The report Asleep on the Job: Costs of Inadequate Sleep in Australia, compiled by Deloitte Access Economics for the Sleep Health Foundation, found that inadequate sleep kills more than 3,000 people a year.
This includes 394 dying after falling asleep at the wheel of a vehicle or from industrial accidents involving tired workers.
The monetary cost of sleep deprivation was estimated at $66.3 billion in the 2016/17 financial year, with just under half that amount linked to productivity losses as well as medical and informal care expenses.
Four out of 10 people or 7.4 million people did not get enough sleep last year.
The Sleep Health Foundation’s Professor Dorothy Bruck said lack of sleep exacerbated health conditions, including heart disease and stroke, diabetes and depression.
“No wonder sleep deprivation was such a highly effective form of torture,” Prof Bruck said.
The report recommended police should pay as much attention to tired and fatigued drivers as they did to speeding and drink-driving.

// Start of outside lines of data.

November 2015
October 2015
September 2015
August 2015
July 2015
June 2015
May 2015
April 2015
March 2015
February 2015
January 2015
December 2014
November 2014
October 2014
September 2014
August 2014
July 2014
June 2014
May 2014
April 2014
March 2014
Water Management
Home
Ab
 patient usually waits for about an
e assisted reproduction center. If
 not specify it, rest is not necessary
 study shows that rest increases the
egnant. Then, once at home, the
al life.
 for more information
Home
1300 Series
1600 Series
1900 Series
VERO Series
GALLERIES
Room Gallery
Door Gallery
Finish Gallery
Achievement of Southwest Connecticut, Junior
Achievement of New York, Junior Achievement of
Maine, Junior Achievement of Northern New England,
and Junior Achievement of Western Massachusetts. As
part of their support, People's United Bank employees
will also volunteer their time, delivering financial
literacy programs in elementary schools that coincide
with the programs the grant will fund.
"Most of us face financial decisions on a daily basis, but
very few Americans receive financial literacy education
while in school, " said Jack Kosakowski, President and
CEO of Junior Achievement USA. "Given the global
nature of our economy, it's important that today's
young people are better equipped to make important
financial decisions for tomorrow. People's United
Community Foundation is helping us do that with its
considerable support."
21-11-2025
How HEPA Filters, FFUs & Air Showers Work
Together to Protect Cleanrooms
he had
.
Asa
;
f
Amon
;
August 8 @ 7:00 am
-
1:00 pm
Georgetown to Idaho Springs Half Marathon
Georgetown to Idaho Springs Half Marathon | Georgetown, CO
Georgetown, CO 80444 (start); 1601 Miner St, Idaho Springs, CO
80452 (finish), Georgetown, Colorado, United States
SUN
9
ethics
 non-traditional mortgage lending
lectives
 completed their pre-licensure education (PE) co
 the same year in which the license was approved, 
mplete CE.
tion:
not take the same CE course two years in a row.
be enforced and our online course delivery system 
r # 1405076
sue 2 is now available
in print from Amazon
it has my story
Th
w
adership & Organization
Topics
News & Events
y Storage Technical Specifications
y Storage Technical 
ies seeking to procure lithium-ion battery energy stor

“Just as there are rules forbidding driving at more than a certain speed, or after consuming an excessive amount of alcohol, there may be a case for restrictions on driving where the driver has had less than a set minimum hours of sleep in the past 24 hours,” Prof Bruck said.
Australian research showed drivers with 17 hours of sleep deprivation performed the same in the driver’s seat as someone with a blood alcohol concentration of 0.05 per cent.